Long after her death he said that if his manners were more graceful than those of some men, it was due to her influence, and that his wife was the truest woman, and most charming lady he had ever known.
It has been claimed by some that Burr’s married life was not a happy one, but there are many letters still extant which passed between them which seemed to prove the contrary. Before marriage he did not often write to her, but during his absences afterward, the fondest wife could have no reason to complain.
For instance:
“This morning came your truly welcome letter of Monday evening,” he wrote her at one time. “Where did it loiter so long?

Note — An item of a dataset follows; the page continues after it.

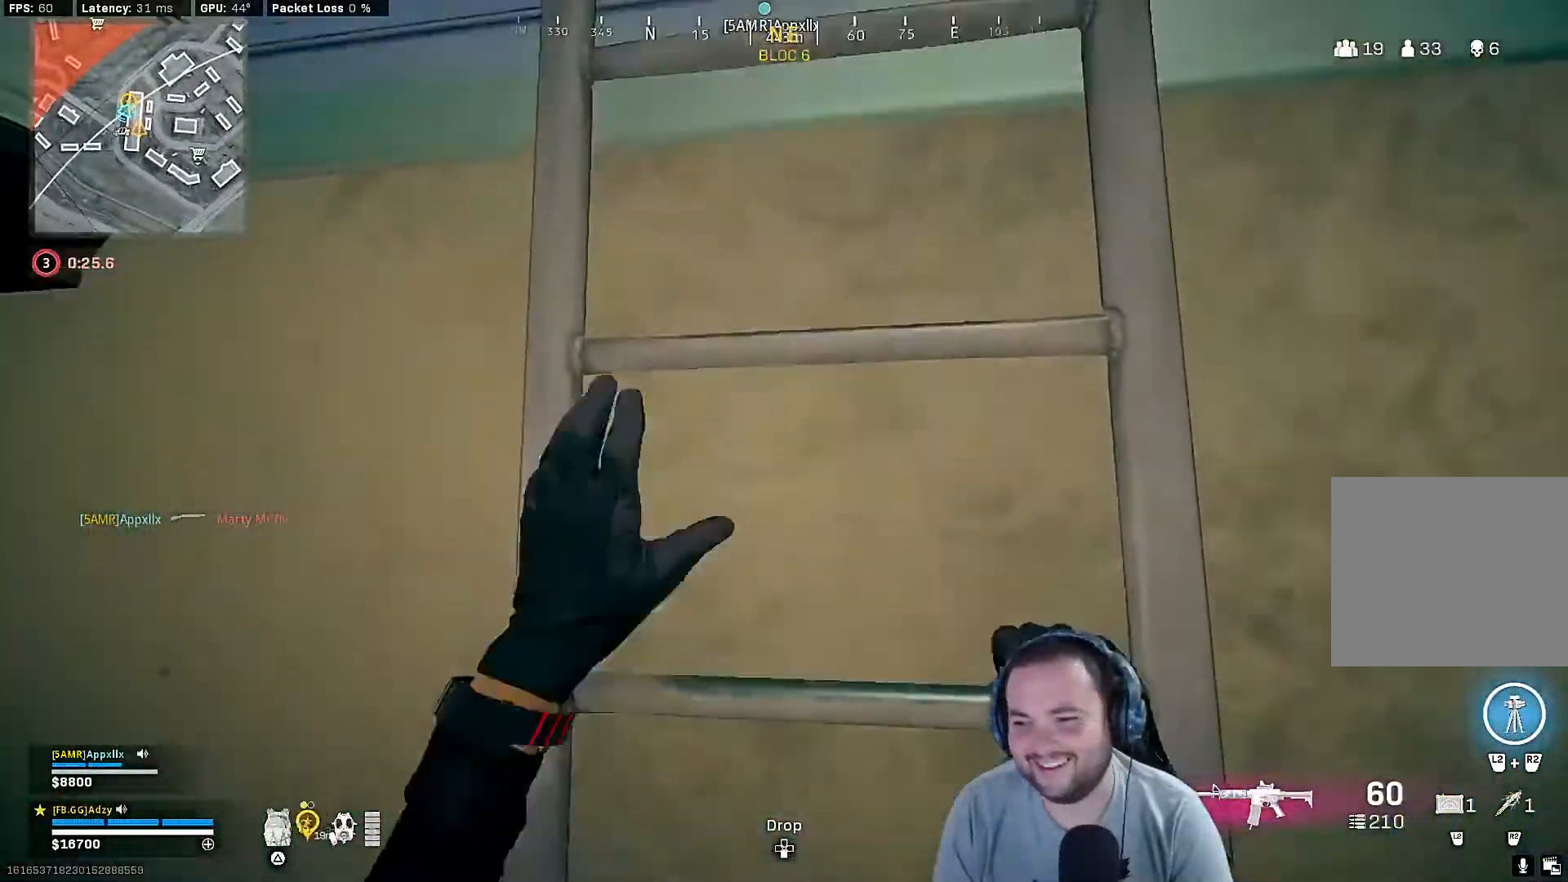
{"buttons": [], "left_stick": "up", "right_stick": "center", "events": []}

“Nothing in my absence is so flattering to me as your health and cheerfulness. I then contemplate nothing so eagerly as my return, amuse myself with ideas of my own happiness, and dwell upon the sweet domestic joys which I fancy prepared for me.
“Nothing is so unfriendly to every species of enjoyment as melancholy. Gloom, however dressed, however caused, is incompatible with friendship. They cannot have place in the mind at the same time. It is the secret, the malignant foe of sentiment and love.”
He always wrote fondly of the children:
“My love to the smiling little girl,” he said in one letter. “I continually plan my return with childish impatience, and fancy a thousand incidents which are most interesting.”
After five years of married life the wife wrote him as follows:
“Your letters always afford me a singular satisfaction, a sensation entirely my own. This was peculiarly so. It wrought strangely upon my mind and spirits. My Aaron, it was replete with tenderness and with the most lively affection. I read and re-read till afraid I should get it by rote, and mingle it with common ideas.”